Manüplasyon her biçimde ve araçla devam etmektedir... Suça haklılık nedenleri sıralayarak yapılan, böylelikle şiddeti mazur gösteren çark dönmeye devam ediyor. TV dizileri de bunun bir parçası. Örneğin ‘Çukur’ dizisinde de benzer sekanslar vardır -çatışma başlarken/şiddet içeren sahnelerde dans eden adam- Bu sahnelerden dizi izleyicilerinin haz duymadığını kim iddia edebilir? Mahalleyi ve mahalleliyi dış müdahalelerden koruyan, ama kendilerine mafya demeyen, gerektiğinde adam öldürmekte gözünü kırpmayan bir aile ve onlara destek veren mahalleli gençler... Şiddetin veriliş biçimi özellikle abartılı ve zaman zaman ironik bir yapıya sahip. Bu abartı ve ironi senaristler tarafından belki de diğer şiddet içeren film ya da dizileri sarakaya almaktır, bilemem. Öyle de olsa bu estetik anlayış postmodern bir çukurdur. Nerdeee! mahallelerdeki devrimci örgütlenmeler... Burjuva yaşamının entrikalarını anlatan ‘Ufak Tefek Cinayetler’, ya da ‘Söz’, ‘Savaşçı’ gibi dizilerin, insanı/toplumu gerçek yaşamında var olan yozlaşmaya ve şiddete alıştırmadığını kim söyleyebilir?

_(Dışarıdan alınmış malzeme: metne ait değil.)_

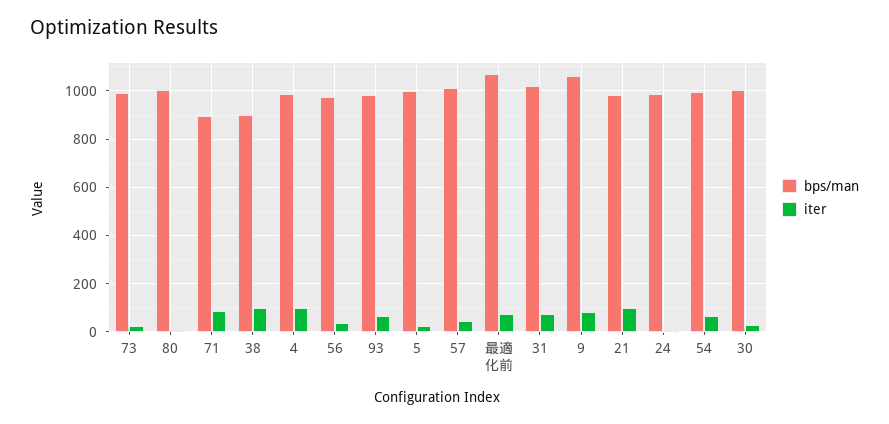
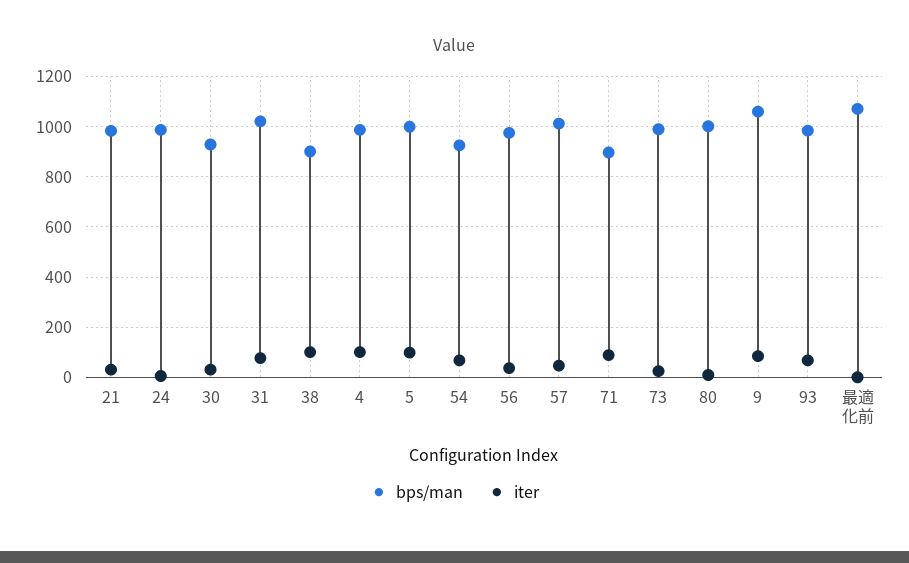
  {
    "bps/man": {
      "73": 1000,
      "80": 1000,
      "71": 900,
      "38": 900,
      "4": 1000,
      "56": 975,
      "93": 975,
      "5": 1000,
      "57": 1000,
      "最適化前": 1075,
      "31": 1025,
      "9": 1050,
      "21": 975,
      "24": 1000,
-     "54": 1000,
+     "54": 925,
-     "30": 1000
+     "30": 925
    },
    "iter": {
      "73": 25,
      "80": 0,
      "71": 100,
      "38": 100,
      "4": 100,
      "56": 25,
      "93": 75,
-     "5": 25,
+     "5": 100,
      "57": 50,
-     "最適化前": 75,
+     "最適化前": 0,
      "31": 75,
      "9": 75,
-     "21": 100,
+     "21": 25,
      "24": 0,
      "54": 75,
      "30": 25
    }
  }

...Marvin’in çığlıklarını dinlerken, izleyicinin bu kurguyu düşünmek, sahneye tepki vermek ve bu tepkinin üzerine düşünmek için yeterince vakti vardır. Yönetmenin varlığının hissedildiği bu planlanmış ara, izleyiciyi korkaklık ve ikiyüzlülükle suçlar: Burada işkencenin gerçekleşeceğini biliyor olmamıza rağmen, bizi orada kalıp izlemeye zorlayan itki nedir? (Üstelik zavallı Marvin gibi elimiz kolumuz bağlı değildir.) Oradan ayrılmasak da, o korkunç sahneyi izleyemez, ve bakışlarımızı kaçırırız. Ya da gözlerimizi kaçırmamızı sağlayan yönetmen bizimle dalga geçiyordur: “Gerçekten bakmak istiyor musunuz?”

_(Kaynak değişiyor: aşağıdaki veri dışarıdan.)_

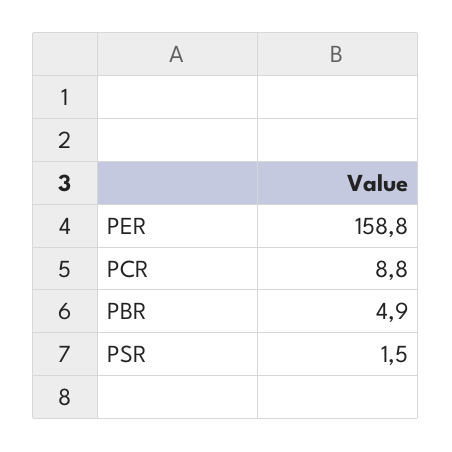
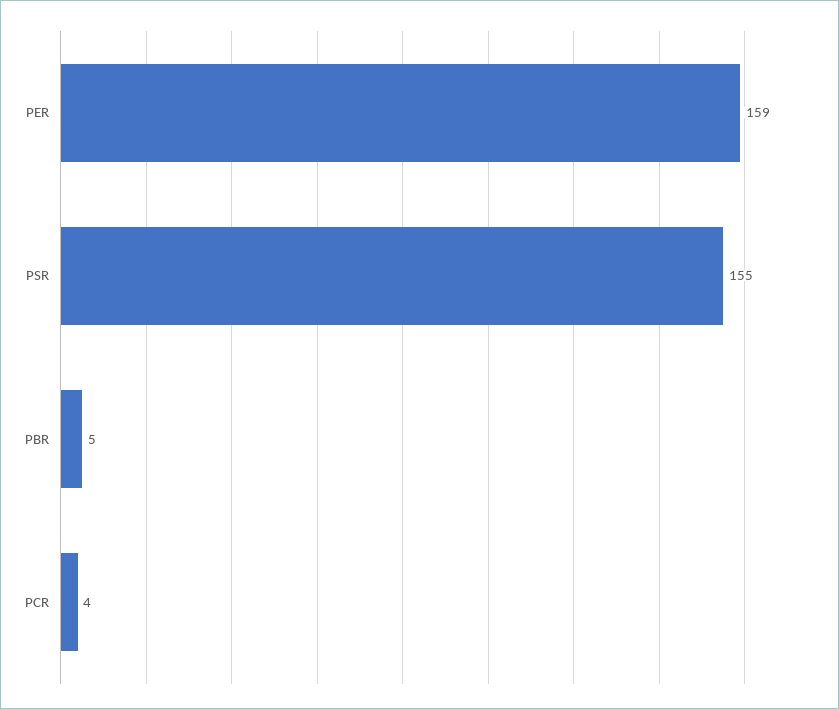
  {
    "PER": 158.8,
-   "PCR": 8.8,
+   "PCR": 4,
    "PBR": 4.9,
-   "PSR": 1.5
+   "PSR": 155
  }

‘Rezervuar Köpekleri’ filmindeki sekansı, Sarah Casey Benyahia; “Suç” adlı kitabında ‘Şiddet İçerikli Filmler ve Etkileri’ bölümünde anlatır.

Tarantino’nun filmini izlemiş olsak ne olur, olmasak ne olur? İçindeyiz zaten, yaşıyoruz. Suç işleniyor. Suçlu yok! Sokak ortasında kadınlara erkek şiddeti uygulanıyor, direnişçi insanlar üzerine savaş sahnelerini aratmayacak tanklar, tomalar sürülüyor, plastik mermiler atılıyor, üstüne vazife çıkaranlar satırlarla saldırıyor, ve... ve... ve... Yetmiyor diziler devreye giriyor, alıştırıyor, uyutuyor...

İzleyen, işten gelmiş yorgunlukla ayaklarını kanepesine uzatmış dizisini izliyor, İyi de, haz almak da ne oluyor?